Mme [H] ne justifie en effet nullement avoir indiqué au maître d'oeuvre une insuffisance des travaux de remise en état programmés dans ses appartements avant ou après réception des travaux. Il est pour le moins surprenant qu'elle ait dû avancer des travaux de couverture pour l'appartement du 3ème étage sans que ces travaux n'aient été envisagés par le maître d'oeuvre au titre de la remise en état. Aucun échange n'est rapporté avec le Cabinet [I] au sujet de ces travaux supplémentaires. Les seules factures produites ne permettent pas d'établir l'insuffisance des réparations mentionnées dans les factures relatives au chantier de remise en état sous le contrôle du Cabinet [I] ni de caractériser le lien avec le sinistre du 9 septembre 2008 des travaux complémentaires dont il est demandé remboursement.

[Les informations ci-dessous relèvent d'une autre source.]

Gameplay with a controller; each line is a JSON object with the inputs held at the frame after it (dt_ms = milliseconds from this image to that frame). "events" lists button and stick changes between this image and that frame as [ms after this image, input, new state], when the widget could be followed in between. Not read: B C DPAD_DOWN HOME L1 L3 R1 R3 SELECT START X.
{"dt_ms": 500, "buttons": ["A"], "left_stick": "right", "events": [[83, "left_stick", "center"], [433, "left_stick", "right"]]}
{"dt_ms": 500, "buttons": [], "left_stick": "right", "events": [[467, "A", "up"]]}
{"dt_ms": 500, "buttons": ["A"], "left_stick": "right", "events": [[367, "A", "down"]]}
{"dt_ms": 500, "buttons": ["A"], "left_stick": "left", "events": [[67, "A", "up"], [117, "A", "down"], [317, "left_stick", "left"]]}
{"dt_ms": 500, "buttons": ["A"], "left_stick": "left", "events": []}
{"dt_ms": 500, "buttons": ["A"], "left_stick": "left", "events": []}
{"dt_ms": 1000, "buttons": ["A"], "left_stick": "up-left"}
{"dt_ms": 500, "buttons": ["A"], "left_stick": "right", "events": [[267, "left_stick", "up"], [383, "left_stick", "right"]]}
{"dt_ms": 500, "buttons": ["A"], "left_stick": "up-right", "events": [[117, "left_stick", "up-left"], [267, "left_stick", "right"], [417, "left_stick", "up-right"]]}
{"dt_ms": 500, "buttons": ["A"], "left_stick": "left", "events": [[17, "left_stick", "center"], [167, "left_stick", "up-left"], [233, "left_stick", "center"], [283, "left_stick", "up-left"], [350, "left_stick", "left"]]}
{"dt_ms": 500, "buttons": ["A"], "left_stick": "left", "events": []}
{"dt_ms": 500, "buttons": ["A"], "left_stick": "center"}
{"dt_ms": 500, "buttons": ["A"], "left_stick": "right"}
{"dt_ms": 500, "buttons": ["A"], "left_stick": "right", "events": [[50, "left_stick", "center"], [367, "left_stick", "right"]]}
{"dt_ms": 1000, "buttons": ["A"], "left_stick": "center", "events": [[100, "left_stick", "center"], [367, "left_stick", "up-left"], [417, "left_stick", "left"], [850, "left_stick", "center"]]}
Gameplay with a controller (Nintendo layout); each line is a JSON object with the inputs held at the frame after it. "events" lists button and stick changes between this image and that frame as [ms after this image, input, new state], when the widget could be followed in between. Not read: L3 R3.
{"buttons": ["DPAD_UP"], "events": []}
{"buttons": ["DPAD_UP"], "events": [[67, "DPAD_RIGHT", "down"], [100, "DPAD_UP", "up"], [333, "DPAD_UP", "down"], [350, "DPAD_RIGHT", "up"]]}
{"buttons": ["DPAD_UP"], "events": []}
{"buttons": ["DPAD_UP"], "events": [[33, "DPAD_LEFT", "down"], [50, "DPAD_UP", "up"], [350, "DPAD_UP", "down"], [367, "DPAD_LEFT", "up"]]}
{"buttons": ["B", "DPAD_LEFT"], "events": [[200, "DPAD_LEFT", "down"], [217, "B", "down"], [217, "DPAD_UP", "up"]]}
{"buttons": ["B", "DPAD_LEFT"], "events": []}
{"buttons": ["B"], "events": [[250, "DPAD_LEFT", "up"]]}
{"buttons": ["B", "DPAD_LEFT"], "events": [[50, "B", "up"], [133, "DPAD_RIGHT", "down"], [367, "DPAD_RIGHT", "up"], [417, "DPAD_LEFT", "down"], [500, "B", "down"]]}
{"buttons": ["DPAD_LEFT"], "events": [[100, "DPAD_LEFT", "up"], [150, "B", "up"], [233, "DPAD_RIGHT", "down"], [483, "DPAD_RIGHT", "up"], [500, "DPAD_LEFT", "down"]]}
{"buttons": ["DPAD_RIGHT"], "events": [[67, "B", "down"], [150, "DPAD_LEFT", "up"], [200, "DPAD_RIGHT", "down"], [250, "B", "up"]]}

Le jugement ne peut qu'être confirmé en ce qu'il a débouté Mme [H] de cette demande.

Les travaux restant à réaliser :

L'expert judiciaire, M. [T], a mis en évidence que des désordres étaient apparus, dans les appartements de Mme [H], après la réception des travaux du 23 mai 2011 en raison du caractère évolutif du tassement mal maîtrisé, et qu'ils étaient en lien direct et certain avec l'ouverture réalisée au rez-de-chaussée de l'immeuble par la société Manceau. Il a retenu le devis de la société Nicol présenté par Mme [H], en date du 14 février 2013, qu'il a actualisé sur la base de l'indice BT01 du bâtiment, pour chiffrer le montant de la réparation de ces désordres à 7 500 euros.

Le tribunal qui ne disposait pas des conclusions de l'expert a débouté Mme [H] de cette demande.

La SCI Cyrymo considère que le lien de causalité entre ces travaux et l'affaissement du mur n'est pas établi pour l'ensemble des travaux, soulignant que l'expert a indiqué que certains désordres signalés relevaient de l'ancienneté de la construction et non du sinistre survenu le 9 septembre 2008.

La société Manceau et la SMABTP concluent au débouté de Mme [H], soutenant que l'expert n'a pas avalisé le montant des travaux et qu'il n'est pas démontré que ces travaux de reprise ne soient pas la conséquence unique des travaux de reprise du champignon lignivore.

Mais M. [T] a clairement indiqué dans son rapport qu'il constatait la présence des fissures et espacements mentionnés dans les constats d'huissier dressés en 2013 dans les appartements de Mme [H], soulignant que ces désordres n'avaient pas bougé depuis 2013 et étaient désormais stabilisés. Rappelant que l'expert M. [F], avait indiqué dans son rapport du 2 octobre 2008, que les travaux de reprise ne pourront être entrepris que passé un délai significatif de plusieurs mois, une fois l'ouvrage stabilisé, l'expert judiciaire a conclu que malgré le délai de deux ans entre les travaux de reprise et le sinistre, une parfaite stabilisation des assises n'était pas complètement assurée en 2011. Si l'expert a effectivement précisé que parmi tous les désordres signalés lors de ses visites, certains relevaient plutôt de l'ancienneté de la construction, il a indiqué que les principales singularités situées aux environs du mur objet de la création d'une ouverture sont consécutives à cette affaire.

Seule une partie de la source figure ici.